● **YOUR GOAL**: Go through the entries below and print each one exactly, leaving out pictures.

[Saved entries]
>>>

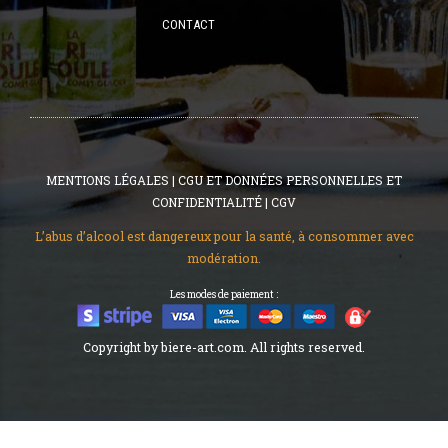
CONTACT
MENTIONS LÉGALES
|
CGU ET DONNÉES PERSONNELLES ET
CONFIDENTIALITÉ
|
CGV
L’abus d’alcool est dangereux pour la santé, à consommer avec
modération.
Les modes de paiement :
Copyright by biere-art.com. All rights reserved.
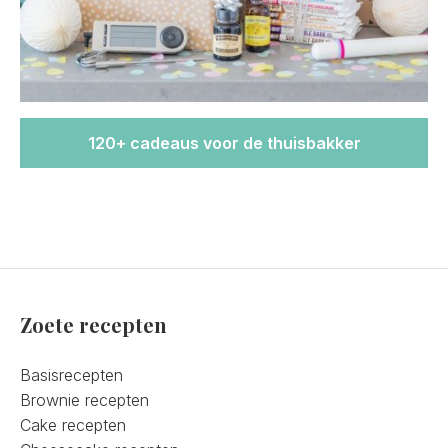
120+ cadeaus voor de thuisbakker
Zoete recepten
Basisrecepten
Brownie recepten
Cake recepten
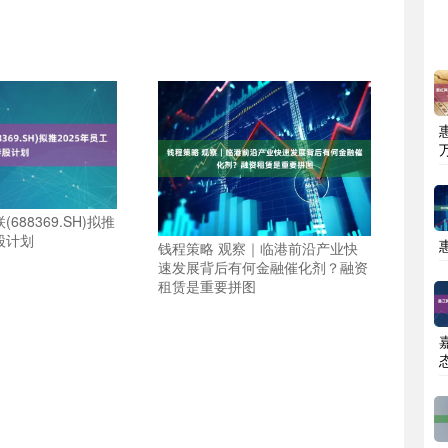
688369.SH)拟推
股计划
钱程策略 观察｜临港前沿产业快
速发展背后有何金融催化剂？融资
租赁是重要拼图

<<<

● **SOLUTION TO THE PROBLEM**:
CONTACT
MENTIONS LÉGALES
|
CGU ET DONNÉES PERSONNELLES ET
CONFIDENTIALITÉ
|
CGV
L’abus d’alcool est dangereux pour la santé, à consommer avec
modération.
Les modes de paiement :
Copyright by biere-art.com. All rights reserved.
120+ cadeaus voor de thuisbakker
Zoete recepten
Basisrecepten
Brownie recepten
Cake recepten
688369.SH)拟推
股计划
钱程策略 观察｜临港前沿产业快
速发展背后有何金融催化剂？融资
租赁是重要拼图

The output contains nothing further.